Asian Air travel slumps 12% more in February

Cebu Pacific and Air Asia thrives

April 3, 2009

Geneva - The global air travel went further to a sharp decline in February as global passenger volumes nosedived 10.1% than what was recorded a year earlier, the airline industry association IATA said recently. The double-digit fall in passenger demand was almost twice that of the 5.6% decline recorded for January, the latest data from the International Air Transport Association showed.

IATA said that Airlines 5.9% reduction in capacity were not fast enough to keep up with the slump. Both Cathay Pacific and Singapore Airlines previously announced its plan to reduce capacity amidst slumping cargo and passenger market.

Airlines in the Asia-Pacific region posted the sharpest fall in demand, 12.8%, as export-dependent economies cut back on business and leisure travel, particularly those with long-haul destinations to Europe an United States.

Meanwhile, Low Cost Carrier Cebu Pacific reported yesterday a 28% growth in passenger traffic flown in the first quarter of the year. The low-cost carrier said it carried 1,970,004 passengers in the first quarter, up from 1,541,573 the previous year.

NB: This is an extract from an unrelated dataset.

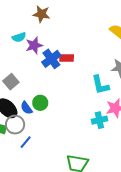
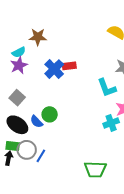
brown star: (41, 14) -> (38, 37), moved
purple star: (34, 45) -> (19, 65), moved
gray circle: (15, 125) -> (27, 150), moved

The airline said that its domestic passenger base grew by 32% to 1,590,759 from 1,205,317 a year ago while its international traffic also grew by 11% to 379,245 from 336,246 a year ago, which is a sharp contrast to the projections of IATA.

Lance Gokongwei, the airline CEO said during an ad congress in the Philippines that they are “Inspired by the low-cost carrier models in the United States, we believed that an airline based on the no-frills concept would work here. No hot meals. No newspaper. Mono-class seating. Operating with a single aircraft type. Faster turn around time. It all worked, thus enabling Cebu Pacific to pass on savings to the consumer. How did we do this? By sticking to our philosophy of ‘low cost, great value.’ And we stick to that philosophy to this day.”

The airline started 2009 with a fleet of 25 aircraft. It brought in two new Airbus A320s and two ATR 72-500s in the first quarter. Cebu Pacific also added flights to 11 domestic destinations and to five international points. The busiest day was March 30, when the airline carried 27,740 passengers.

"We will continue to grow our domestic and international operations by adding frequencies and opening new destinations," said Candice A. Iyog, Cebu Pacific vice-president for marketing.

Also, the low cost airline of Malaysia, AirAsia, expects to expand its service and remain resilient this year, as it sees good demand for budget air travel despite the global recession that is putting a strain on the airline industry.

AirAsia's group chief executive and founder, Tony Fernandes, said at a media briefing in Singapore that passenger numbers remained strong despite the global slowdown and there were no plans to slow the pace of its route expansion.

Fernandes says it plans to increase revenue to US$273 million in 2009, up from approximately US$68 million in 2008 and has targeted a tenfold increase in annual revenue by the end of 2010.
The budget airline is aiming to increase its passenger numbers from 250,000 to one million in 2009 as its increases its international network from four to 11 destinations and also says it expects to be among Malaysia's leading companies within five years with more than US$1 billion revenues from 25 planes carrying five million passengers a year.

The airline, along with long-haul associate Air Asia X, will add 10 to 15 new routes this year, including flights from Kuala Lumpur to Sydney, New Delhi and Taipei, and plans to increase the frequency of its newly launched London Stansted flight to a daily service from July this year.

Launched in December 2001 with just two aircraft, AirAsia has since grown to become the region's leading discount airline with an extensive network covering more than 122 routes backed by a fleet of over 70 planes.